Methadone Maintenance

This paper addresses the management of pregnant women participating in a methadone maintenance program. It discusses the medical approach to the labor of a woman on a methadone maintenance program, what to anticipate at delivery and postpartum, and options for management of the infant who manifests symptoms of the neonatal abstinence syndrome. Methadone Maintenance

Introduction

The standard therapy for narcotic addiction during pregnancy is methadone maintenance. (1) The advantages to this approach are multiple. Methadone gives little euphoric effect, but does ease the symptoms of physical dependency to the narcotic agent. Methadone has a longer duration of action than heroine or morphine, thus affording the addicted patient more time between doses, and reducing time spent in drug-seeking behavior. 2 Methadone maintenance programs typically offer educational and supportive programs that help the addicts to understand the dynamics of addiction and to regain control over their lives. 2, 3 Methadone maintenance also adds an element of safety to the pregnancy. It stabilizes maternal metabolic processes by keeping the autonomic nervous system in a relatively steady state. In doing so, the fetus is allowed to grow at an optimal rate, without experiencing intrauterine withdrawal symptoms or growth retardation.2 4 The goals of management for an infant exposed to methadone in pregnancy are to alleviate the signs and symptoms of methadone withdrawal and to maintain optimal growth and development of the infant. These infants are sometimes treated with either oral morphine or methadone to control symptoms of withdrawal. Women usually are not encouraged to breast-feed their infants while continuing to take methadone after delivery. The therapeutic benefits of allowing women to breast-feed their infants while on methadone have not been reported in the literature. Additionally, little information is available regarding the benefits of treating neonatal methadone withdrawal with either oral morphine or methadone. The purpose of this article is to describe our prenatal approach and clinical observations in a small group of mothers and their methadone-exposed infants who were managed and treated for neonatal abstinence syndrome using either oral morphine, methadone, and/or the mother's own breast milk containing methadone.

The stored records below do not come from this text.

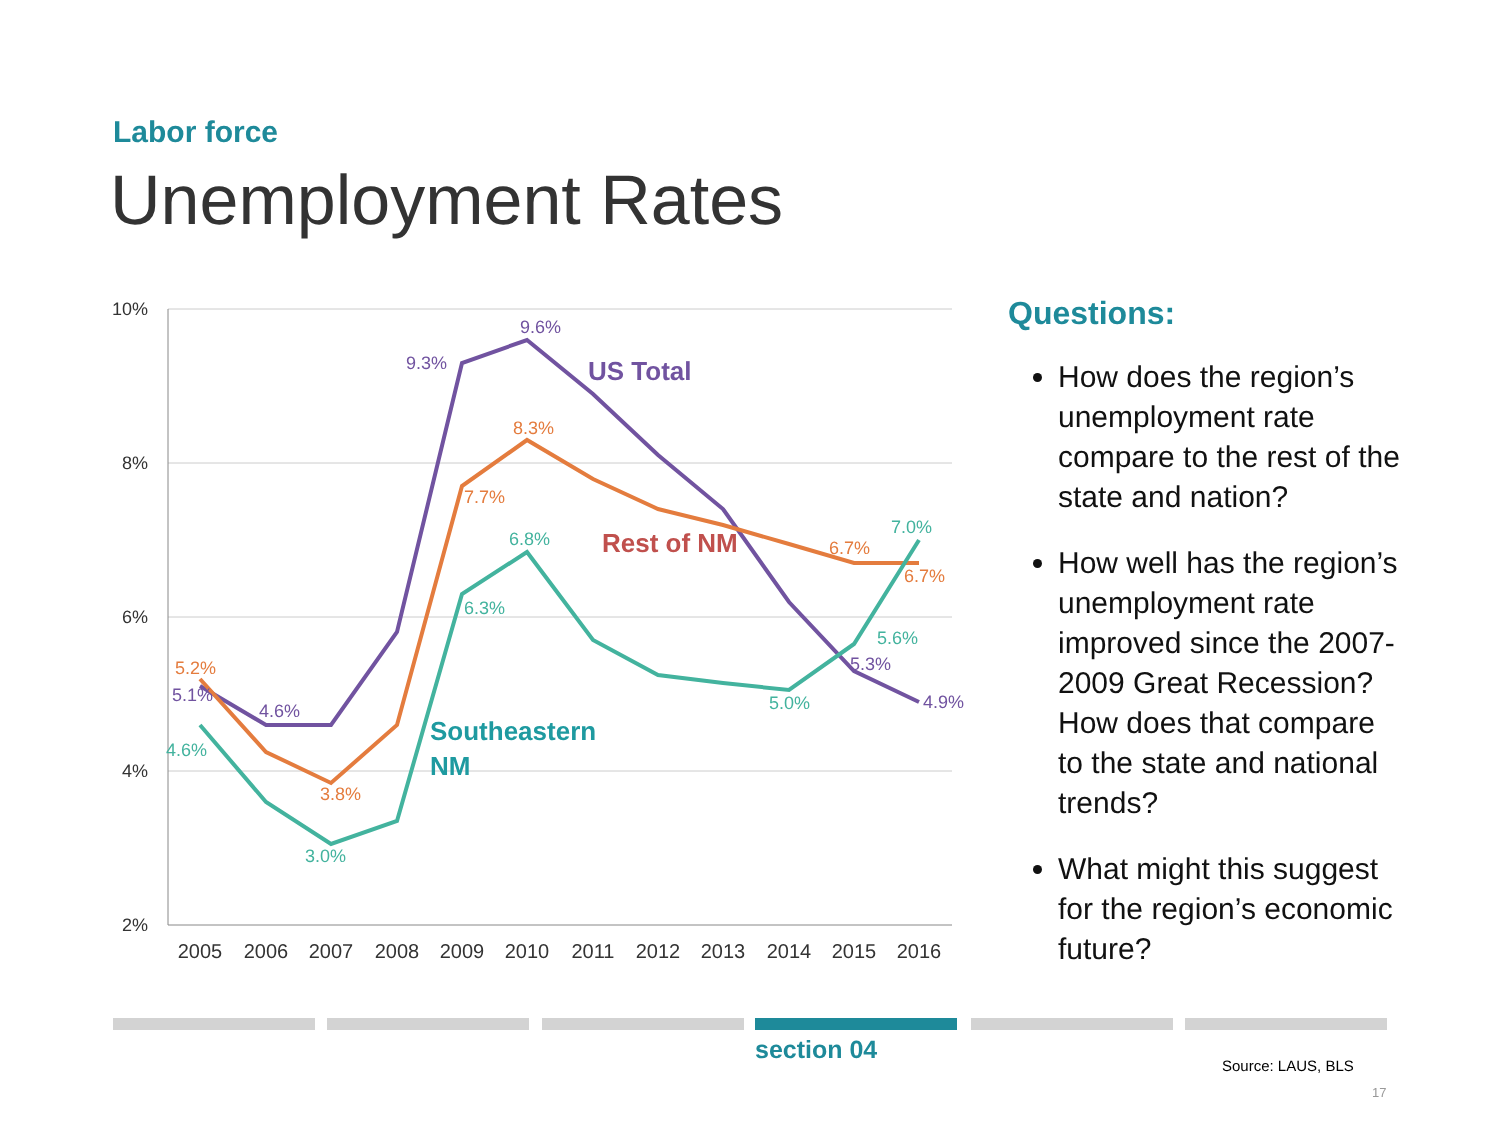Labor force
Unemployment Rates
10%
8%
6%
4%
2%
2005
2006
2007
2008
2009
2010
2011
2012
2013
2014
2015
2016
9.6%
9.3%
5.1%
4.6%
5.3%
4.9%
US Total
8.3%
7.7%
5.2%
3.8%
6.7%
6.7%
Rest of NM
6.8%
6.3%
4.6%
3.0%
5.0%
5.6%
7.0%
Southeastern
NM
Questions:
How does the region’s unemployment rate compare to the rest of the state and nation?
How well has the region’s unemployment rate improved since the 2007-2009 Great Recession? How does that compare to the state and national trends?
What might this suggest for the region’s economic future?
section 04
Source: LAUS, BLS
17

Methadone Management in Pregnancy

Pregnancy frequently motivates a woman to seek help in managing her narcotic drug addiction. This stems from a natural maternal concern for her child, and the realization that the use of toxic substances from unreliable sources might harm her fetus. Women who try to detoxify themselves often find that they become ill, and are endangering their fetus through large fluctuations in drug levels and the risk of intrauterine seizures. 5 As pregnancy progresses, there is an accelerated clearance of methadone from the maternal circulation due to a larger maternal blood volume, increased metabolism due to rising progestins and higher fetal tissue concentrations. Hence, increased doses are usually required as gestation nears term. 1 6 7 Divided daily doses may keep maternal plasma levels more stable, rendering some patients more comfortable during the latter part of pregnancy.1 8 Careful maternal management is of paramount importance if the mother is to be kept symptom-free and unlikely to seek other narcotic substances on her own. Consequently the fetus is less likely to suffer adverse effects from other noxious substances or from withdrawal symptoms. Preliminary data suggest enhanced fetal somatic growth and head circumference when the maternal dose is increased in the third trimester. 8 Maintaining stable maternal plasma levels is key to keeping both the mother and the fetus symptom free during the latter part of pregnancy, even if this means increasing the methadone dose during the third trimester of pregnancy.1, 9, 10 Additionally, fetal monitoring is required to determine fetal well being during methadone maintenance during pregnancy. Fetal heart rate monitoring may reveal a non-reactive non-stress test, since fetal responsiveness may be somewhat blunted by the methadone; therefore the complete fetal biophysical profile may give a more precise indication of fetal wellbeing.